ACTIVITIES —
1 - Copy from the CSV schema validator description the part that opens with the words containing "Skip to main" and closes with "and custom constraints.".
2 - Proceed with the CSV schema validator description from the point where it stops.
━━━ SELECTED EXCERPT ━━━
Skip to main content

CSV file validation against given data schema.

Project description

CSV Schema Validator

A powerful Python library for validating CSV files against JSON schemas. Ensure your CSV data meets specific requirements with comprehensive validation including data types, patterns, ranges, and custom constraints.

Features

  • Type Validation: Support for string, number, integer, and boolean data types
  • Pattern Matching: Regex pattern validation for strings (e.g., email formats, dates)
━━━ PROVIDED INFORMATION ━━━
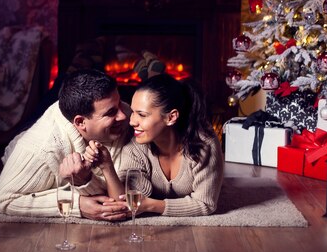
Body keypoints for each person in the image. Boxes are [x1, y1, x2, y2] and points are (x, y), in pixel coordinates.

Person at [0, 69, 131, 220]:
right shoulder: (40, 147)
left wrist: (85, 181)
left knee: (63, 82)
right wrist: (77, 204)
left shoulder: (126, 115)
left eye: (120, 105)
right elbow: (2, 199)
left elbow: (122, 195)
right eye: (111, 112)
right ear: (80, 122)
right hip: (30, 145)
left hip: (73, 117)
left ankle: (77, 65)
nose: (123, 115)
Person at [84, 73, 224, 217]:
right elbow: (122, 205)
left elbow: (205, 204)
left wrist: (151, 205)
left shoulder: (204, 144)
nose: (132, 121)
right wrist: (107, 166)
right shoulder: (136, 146)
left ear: (171, 117)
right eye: (133, 112)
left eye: (142, 115)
━━━
ANSWER SECTION —
1 -
Skip to main content

CSV file validation against given data schema.

Project description

CSV Schema Validator

A powerful Python library for validating CSV files against JSON schemas. Ensure your CSV data meets specific requirements with comprehensive validation including data types, patterns, ranges, and custom constraints.

2 -
  • Enum Validation: Restrict values to predefined options
  • Range Validation: Min/max constraints for numeric fields
  • Required Field Checking: Ensure mandatory fields are present
  • Detailed Error Reporting: Comprehensive validation results with row/column information
  • Command Line Interface: Easy-to-use CLI for quick validation
  • Python API: Programmatic access for integration into larger workflows

Installation

pip install csv-schema-validator

Quick Start

Command Line Usage

# Validate a CSV file against a schema
csv-schema-validator employees.csv employee_schema.json

# Show help
csv-schema-validator --help

# Show version
csv-schema-validator --version

Python API Usage

from csv_schema_validator import validate_csv

# Define your schema
schema = {
    "name": "Employee Data Schema",
    "description": "Schema for validating employee CSV files",
    "fields": [
        {
            "name": "employee_id",
            "type": "integer",
            "required": True,
            "description": "Unique employee identifier"
        },
        {
            "name": "email",
            "type": "string",
            "required": True,
            "pattern": "^[a-zA-Z0-9._%+-]+@[a-zA-Z0-9.-]+\\.[a-zA-Z]{2,}$",
            "description": "Valid email address"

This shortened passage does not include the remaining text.